Today I was scheduled to plazy in Bruce Weigle's Austro-Prussian War battle of Nachod. For those of you that are interested in mid-to-late 1800s, you really need to either play or watch a game put on by Bruce. His game boards are (at least in my opinion) about the most accurate one can find for what the terrain would have looked like back then (and very nicely done, to boot). Of course, 6mm isn't for everyone, but even these little figures were painted very nicely and make for a great visual treat.
But before the game, I made my usual rounds--and saw this neat board being set up--I'm not sure of the specific genre (either steampunk, Weird World War 1, or an alternate timeline), but the toys and the board looked neat.
Now back to the game...
It was the Austrians against the Prussians in 1866--and I was one of the Austrians. The good news--we have good artillery and will get lots of reinforcements. The bad news--our infantry have muskets while the Prussians have an early bolt action rifle (the Dreyse Needle Gun).
The Austrians have to try and capture the hill (being pointed at by the Bruce in this shot). My command is at the bottom of the hill and there are Prussians on top of the hill--including artillery. The other on-table Austrian command is coming on the road behind me, but our commanding officer's strategy is to have that group go around behind me and loop right to hit the Prussian left flank, which meant my job was to keep the Prussians busy while that went in.
First things first--I needed to reorganize my troops and protect my left flank--as Prussian Jagers were in that direction (along with some cavalry, but they were pretty far off)--so I sent my Jagers toward the woods to my left and moved most of my other troops forwrd into the village (for cover), while deploying my artillery to shoot at the Prussians on the hill. Unfortunately, the Prussian artillery on the hill plastered my Jagers, crippling half the battalion but the remainder carried on into the woods to face off against the deadly Prussian Jagers. My artillery alos managed to hurt a Prussian battalion deployed to protect their artillery. (You can see the long column of the other Austrian command lined up on the raod in the bottom left of the picture--but remember--their destination is actually off the right side of the photo.)
Prussian artillery fire managed do disorder one of my regular battalions and enemy cavalry moving up on my flank was being popsitioned to charge that unit, so I had to do some rapid redeploying to try and save that flank. The only bright spot for me was that my Jagers in the woods were giving as good as they were getting trading shots with the more technologically advanced Prussian Jagers. The other Austrian brigade advanced rapidly by road toward the enemy's left flank.
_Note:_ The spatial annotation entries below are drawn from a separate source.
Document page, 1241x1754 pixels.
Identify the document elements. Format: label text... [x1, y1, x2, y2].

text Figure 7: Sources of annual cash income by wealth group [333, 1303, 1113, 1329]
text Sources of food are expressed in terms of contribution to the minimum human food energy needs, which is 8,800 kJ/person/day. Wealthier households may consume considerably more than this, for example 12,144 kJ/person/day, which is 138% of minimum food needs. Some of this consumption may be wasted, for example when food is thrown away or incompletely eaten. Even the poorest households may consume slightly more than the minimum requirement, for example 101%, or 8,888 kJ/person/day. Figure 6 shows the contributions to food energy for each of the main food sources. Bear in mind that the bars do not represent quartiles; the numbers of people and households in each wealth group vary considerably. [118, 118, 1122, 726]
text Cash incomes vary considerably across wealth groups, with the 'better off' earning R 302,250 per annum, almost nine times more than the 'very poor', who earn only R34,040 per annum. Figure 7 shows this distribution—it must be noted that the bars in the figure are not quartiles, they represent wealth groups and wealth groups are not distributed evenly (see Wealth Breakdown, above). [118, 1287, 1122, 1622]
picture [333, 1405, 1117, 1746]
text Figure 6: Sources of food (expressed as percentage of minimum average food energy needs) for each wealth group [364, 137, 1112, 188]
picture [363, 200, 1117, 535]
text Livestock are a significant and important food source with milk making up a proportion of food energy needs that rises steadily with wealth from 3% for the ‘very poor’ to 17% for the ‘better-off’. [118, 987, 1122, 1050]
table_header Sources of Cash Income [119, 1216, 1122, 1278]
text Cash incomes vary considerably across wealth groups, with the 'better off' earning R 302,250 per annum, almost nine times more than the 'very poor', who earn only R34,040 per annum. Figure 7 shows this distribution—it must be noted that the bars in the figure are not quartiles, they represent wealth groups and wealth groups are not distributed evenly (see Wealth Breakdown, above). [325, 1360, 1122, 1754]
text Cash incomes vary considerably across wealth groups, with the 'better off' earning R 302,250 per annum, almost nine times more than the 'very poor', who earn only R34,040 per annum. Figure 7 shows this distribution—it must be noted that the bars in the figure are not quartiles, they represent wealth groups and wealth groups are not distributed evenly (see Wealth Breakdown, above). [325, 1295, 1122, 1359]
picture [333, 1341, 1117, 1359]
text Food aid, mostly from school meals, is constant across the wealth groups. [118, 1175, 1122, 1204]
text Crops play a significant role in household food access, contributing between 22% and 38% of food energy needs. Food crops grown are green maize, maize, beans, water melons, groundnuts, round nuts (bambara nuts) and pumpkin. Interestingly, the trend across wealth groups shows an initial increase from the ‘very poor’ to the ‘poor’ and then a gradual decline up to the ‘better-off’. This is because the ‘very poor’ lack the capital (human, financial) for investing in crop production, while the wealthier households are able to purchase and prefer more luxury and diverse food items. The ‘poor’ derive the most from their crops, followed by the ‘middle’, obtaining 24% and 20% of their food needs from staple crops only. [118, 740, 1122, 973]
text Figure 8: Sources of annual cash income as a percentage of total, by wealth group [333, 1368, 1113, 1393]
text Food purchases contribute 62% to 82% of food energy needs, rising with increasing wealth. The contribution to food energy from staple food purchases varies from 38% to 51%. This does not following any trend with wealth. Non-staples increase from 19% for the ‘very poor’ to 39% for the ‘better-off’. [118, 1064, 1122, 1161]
Next turn we hit the first Austrian moment of crisis as the Prussian cavalry attacked my left flank. Unfortunately for me, one of the battalions I had moved to cover its previously disordered sister battalion was hit by artillery fire from the hill and fled! This left only one steady battalion to blunt the charge--but blunt it they did by stopping half the charging force. The other cavary troopers rode down 1/2 the disordered battalion and then tried to convert that charge into the deployed artillery. This resulted in the cavalry being destroyed, as the artillerymen managed to move one gun into arc and fire off cannister. While this was going on, my Jagers still traded blows with the Prussian Jagers in the woods.
The remaining cavalry retreated as another brigade (reinforcements!) along with some Austrian Currasairs arrived and pushed up along my left flank--the critical moment had passed--but more Prussians were coming. Meanwhile, the other Austrian player's brigade had moved into position and were getting ready to attack while his cavalry had gotten into a running fight with more Prussian cavalry.
I had tons of reinforcements coming in now along my left flank, including the Corps artillery--which I deployed to blast the hilltop that was our objective--which forced back the Prussians and cleared the way for my troops at the base of the hill to begin their advance in support of the other player's flank attack. In addition, I dispatched more Jagers (from one of the reinforcing brigades) to help my remaining Jagers that were still fighting the Prussians in the large woods. This additional pressure on the Prussian Jagers eventually destroyed them and the woods were mine--but the horde of Prussians on the hill to the left of the woods made that a hollow victory.
With the objective no longer having valid targets for my grand battery, I tried to get them to shift further left to face the advancing Prussian horde, but to no avail (I can only conclude that that orders were transmitted in German but the officer in charge of the artilleery was Czech). My battalions at the bottom of the hill moved up to attack the Prussians that had moved back from the crest in conjunction with the flanking brigade's attack (which was taking heavy casualties from the rapid-firing Prussian rifles). On my far left, the reinforcing units had trouble deploying (another orders foul-up, and I can only assume that the couriers ran afoul of enemy snipers), but a few battalions had managed to take cover in buildings in town, which slowed the Prussian advance. And we called the game at this point, as a couple of the players had to go.
The Prussians won, as we never took our objective, but I like to think that the austrian grand battery would have eventually listened to orders and restored the situation somewhat on the left flank, letting us at least do better than historically. Of course, that could just be my wounded ego talking.
Anyway, off to bed for some rest--I have a game to run tomorrow!